09 December, 2012
Addington Old and New
By tramcar to the countryside! You can get to New Addington by one of the Croydon tramcars, although I've now done it so you don't have to.
There's nothing much at New Addington, it's a big council estate and if a person I know is to be believed with a dubious reputation. It didn't look that bad to me but I stayed on the beaten path from the tramcar terminus to the Church of St Edward the Confessor, built around 1957.
The church has a microbrewery attatched. If I'd known that I would have called at the vicarage!
New Addington has a library, leisure centre, nursery and community centre, presumably because it is so far out of Croydon. I never thought that Croydon had any rural districts.
Old Addington is not what you would call a pretty village. True it has an old forge which is the only forge operating now in the Croydon District, and don't forget that Croydon also once made some very fine Church Bells by Gillet and Johnson.
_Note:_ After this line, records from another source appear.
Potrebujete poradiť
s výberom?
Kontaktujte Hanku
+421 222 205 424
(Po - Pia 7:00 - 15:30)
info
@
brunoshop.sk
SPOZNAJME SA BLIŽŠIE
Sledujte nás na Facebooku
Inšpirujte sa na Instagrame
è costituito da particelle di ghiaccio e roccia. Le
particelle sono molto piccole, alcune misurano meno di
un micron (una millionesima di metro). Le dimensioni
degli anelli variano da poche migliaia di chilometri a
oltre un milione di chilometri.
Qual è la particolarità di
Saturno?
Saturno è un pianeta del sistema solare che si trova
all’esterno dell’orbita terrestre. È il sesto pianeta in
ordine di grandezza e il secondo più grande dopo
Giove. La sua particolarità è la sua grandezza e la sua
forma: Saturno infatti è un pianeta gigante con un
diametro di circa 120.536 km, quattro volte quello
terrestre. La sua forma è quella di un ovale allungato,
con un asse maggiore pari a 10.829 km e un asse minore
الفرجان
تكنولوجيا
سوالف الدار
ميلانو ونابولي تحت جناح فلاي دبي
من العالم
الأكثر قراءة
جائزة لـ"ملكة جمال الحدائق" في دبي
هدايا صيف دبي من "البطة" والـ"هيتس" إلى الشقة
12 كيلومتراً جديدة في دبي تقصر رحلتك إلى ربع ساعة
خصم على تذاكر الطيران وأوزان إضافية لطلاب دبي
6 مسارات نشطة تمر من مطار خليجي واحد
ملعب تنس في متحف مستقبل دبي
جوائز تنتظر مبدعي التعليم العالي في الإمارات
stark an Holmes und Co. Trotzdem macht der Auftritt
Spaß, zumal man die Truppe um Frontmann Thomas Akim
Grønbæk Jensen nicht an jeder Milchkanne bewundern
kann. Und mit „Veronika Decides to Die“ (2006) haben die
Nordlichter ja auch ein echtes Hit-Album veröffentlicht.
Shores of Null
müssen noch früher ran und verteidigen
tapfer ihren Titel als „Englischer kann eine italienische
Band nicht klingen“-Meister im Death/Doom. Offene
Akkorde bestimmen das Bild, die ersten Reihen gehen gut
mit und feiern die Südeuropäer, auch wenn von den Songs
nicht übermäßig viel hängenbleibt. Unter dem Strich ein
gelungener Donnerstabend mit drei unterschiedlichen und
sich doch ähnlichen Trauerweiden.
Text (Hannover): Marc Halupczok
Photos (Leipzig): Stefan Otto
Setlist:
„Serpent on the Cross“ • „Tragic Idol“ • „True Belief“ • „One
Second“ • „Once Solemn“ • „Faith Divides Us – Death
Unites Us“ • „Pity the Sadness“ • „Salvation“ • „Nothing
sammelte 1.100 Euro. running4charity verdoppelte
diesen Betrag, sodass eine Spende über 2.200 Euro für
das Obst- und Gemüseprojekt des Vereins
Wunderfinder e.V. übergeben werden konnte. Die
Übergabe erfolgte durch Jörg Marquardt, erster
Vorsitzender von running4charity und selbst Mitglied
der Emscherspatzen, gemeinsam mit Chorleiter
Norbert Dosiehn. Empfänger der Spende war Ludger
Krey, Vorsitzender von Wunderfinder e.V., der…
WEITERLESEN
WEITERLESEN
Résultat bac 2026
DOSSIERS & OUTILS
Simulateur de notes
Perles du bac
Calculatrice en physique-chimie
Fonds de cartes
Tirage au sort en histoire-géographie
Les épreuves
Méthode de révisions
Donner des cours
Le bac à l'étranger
The glory of Addington is the church of St Mary dating from just after the conquest. It's slightly cagey vicar needed to have a good look at me before she would let me in but I must have reassured her that I would not run off with the poor box.
The chancel is the oldest part of this little flint church and was decorated with very impressive medieval style wall paintings in memory of Archbishop Benson of Canterbury, who was the father of E F Benson of Mapp and Lucia fame. The chancel has three little romanesque windows and a great big vulgar urn to a former lord mayor of London.
The Archbishops of Canterbury used Addington Palace as a summer residence from the time of Archbishop Manners-Sutton (1805 to 1828) until Archbishop Frederick Temple, father of William Temple, decided he preferred a residence in Canterbury in 1897. As a consequence of their residence there are five Archbishops of Canterbury buried in this church.
So the Addingtons made a morning out rather than a day.